Segment Start: Task data

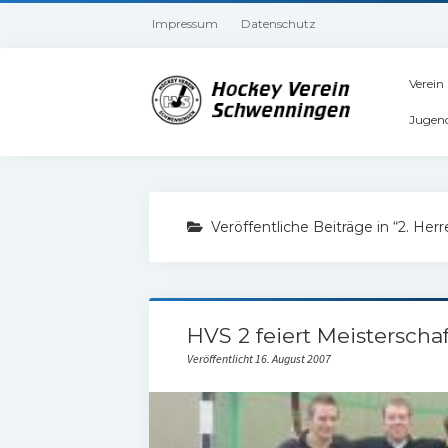
Impressum
Datenschutz
Verein
Jugen
Veröffentliche Beiträge in “2. Her
HVS 2 feiert Meisterschaf
Veröffentlicht 16. August 2007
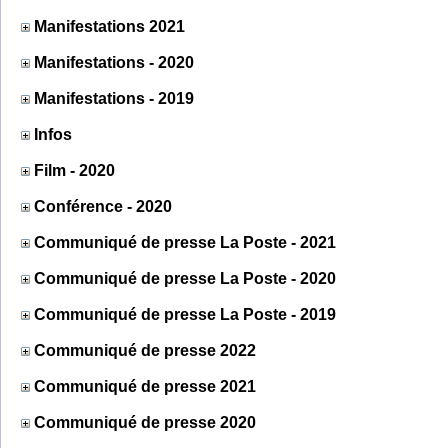
Manifestations 2021
Manifestations - 2020
Manifestations - 2019
Infos
Film - 2020
Conférence - 2020
Communiqué de presse La Poste - 2021
Communiqué de presse La Poste - 2020
Communiqué de presse La Poste - 2019
Communiqué de presse 2022
Communiqué de presse 2021
Communiqué de presse 2020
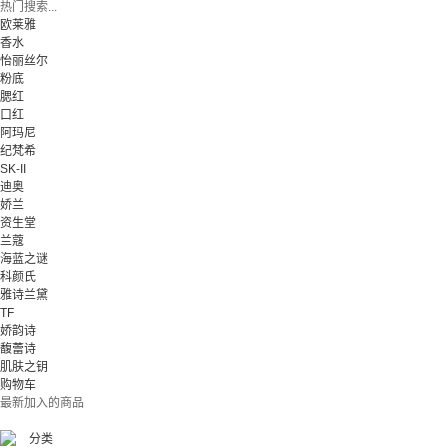
热门搜索...
欧莱雅
香水
怡丽丝尔
粉底
腮红
口红
阿玛尼
纪梵希
SK-II
迪奥
娇兰
资生堂
兰蔻
海蓝之谜
科颜氏
雅诗兰黛
TF
娇韵诗
馥蕾诗
肌肤之钥
购物车
最新加入的商品
分类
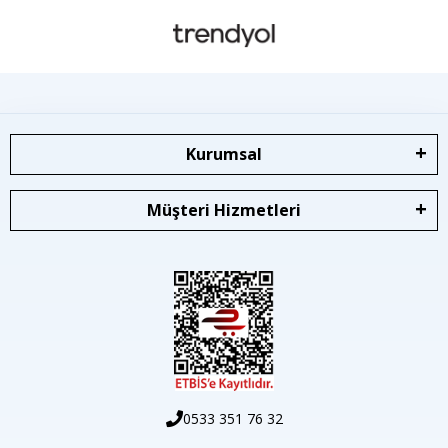
Kurumsal
Müşteri Hizmetleri
0533 351 76 32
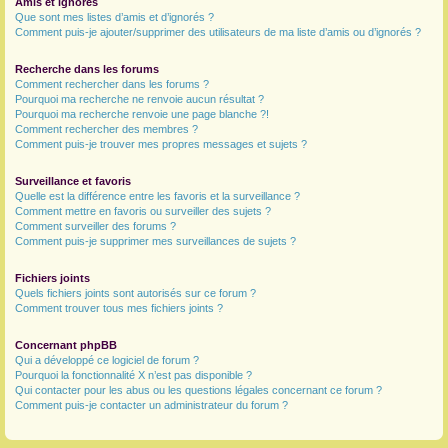
Amis et ignorés
Que sont mes listes d’amis et d’ignorés ?
Comment puis-je ajouter/supprimer des utilisateurs de ma liste d’amis ou d’ignorés ?
Recherche dans les forums
Comment rechercher dans les forums ?
Pourquoi ma recherche ne renvoie aucun résultat ?
Pourquoi ma recherche renvoie une page blanche ?!
Comment rechercher des membres ?
Comment puis-je trouver mes propres messages et sujets ?
Surveillance et favoris
Quelle est la différence entre les favoris et la surveillance ?
Comment mettre en favoris ou surveiller des sujets ?
Comment surveiller des forums ?
Comment puis-je supprimer mes surveillances de sujets ?
Fichiers joints
Quels fichiers joints sont autorisés sur ce forum ?
Comment trouver tous mes fichiers joints ?
Concernant phpBB
Qui a développé ce logiciel de forum ?
Pourquoi la fonctionnalité X n’est pas disponible ?
Qui contacter pour les abus ou les questions légales concernant ce forum ?
Comment puis-je contacter un administrateur du forum ?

Segment End: Task data

Your objective — Omit the pictures, then copy out all the data exactly as it stands.

Answer space —
Impressum
Datenschutz
Verein
Jugen
Veröffentliche Beiträge in “2. Her
HVS 2 feiert Meisterschaf
Veröffentlicht 16. August 2007
Manifestations 2021
Manifestations - 2020
Manifestations - 2019
Infos
Film - 2020
Conférence - 2020
Communiqué de presse La Poste - 2021
Communiqué de presse La Poste - 2020
Communiqué de presse La Poste - 2019
Communiqué de presse 2022
Communiqué de presse 2021
Communiqué de presse 2020
热门搜索...
欧莱雅
香水
怡丽丝尔
粉底
腮红
口红
阿玛尼
纪梵希
SK-II
迪奥
娇兰
资生堂
兰蔻
海蓝之谜
科颜氏
雅诗兰黛
TF
娇韵诗
馥蕾诗
肌肤之钥
购物车
最新加入的商品
分类
Kurumsal
Müşteri Hizmetleri
0533 351 76 32
Amis et ignorés
Que sont mes listes d’amis et d’ignorés ?
Comment puis-je ajouter/supprimer des utilisateurs de ma liste d’amis ou d’ignorés ?
Recherche dans les forums
Comment rechercher dans les forums ?
Pourquoi ma recherche ne renvoie aucun résultat ?
Pourquoi ma recherche renvoie une page blanche ?!
Comment rechercher des membres ?
Comment puis-je trouver mes propres messages et sujets ?
Surveillance et favoris
Quelle est la différence entre les favoris et la surveillance ?
Comment mettre en favoris ou surveiller des sujets ?
Comment surveiller des forums ?
Comment puis-je supprimer mes surveillances de sujets ?
Fichiers joints
Quels fichiers joints sont autorisés sur ce forum ?
Comment trouver tous mes fichiers joints ?
Concernant phpBB
Qui a développé ce logiciel de forum ?
Pourquoi la fonctionnalité X n’est pas disponible ?
Qui contacter pour les abus ou les questions légales concernant ce forum ?
Comment puis-je contacter un administrateur du forum ?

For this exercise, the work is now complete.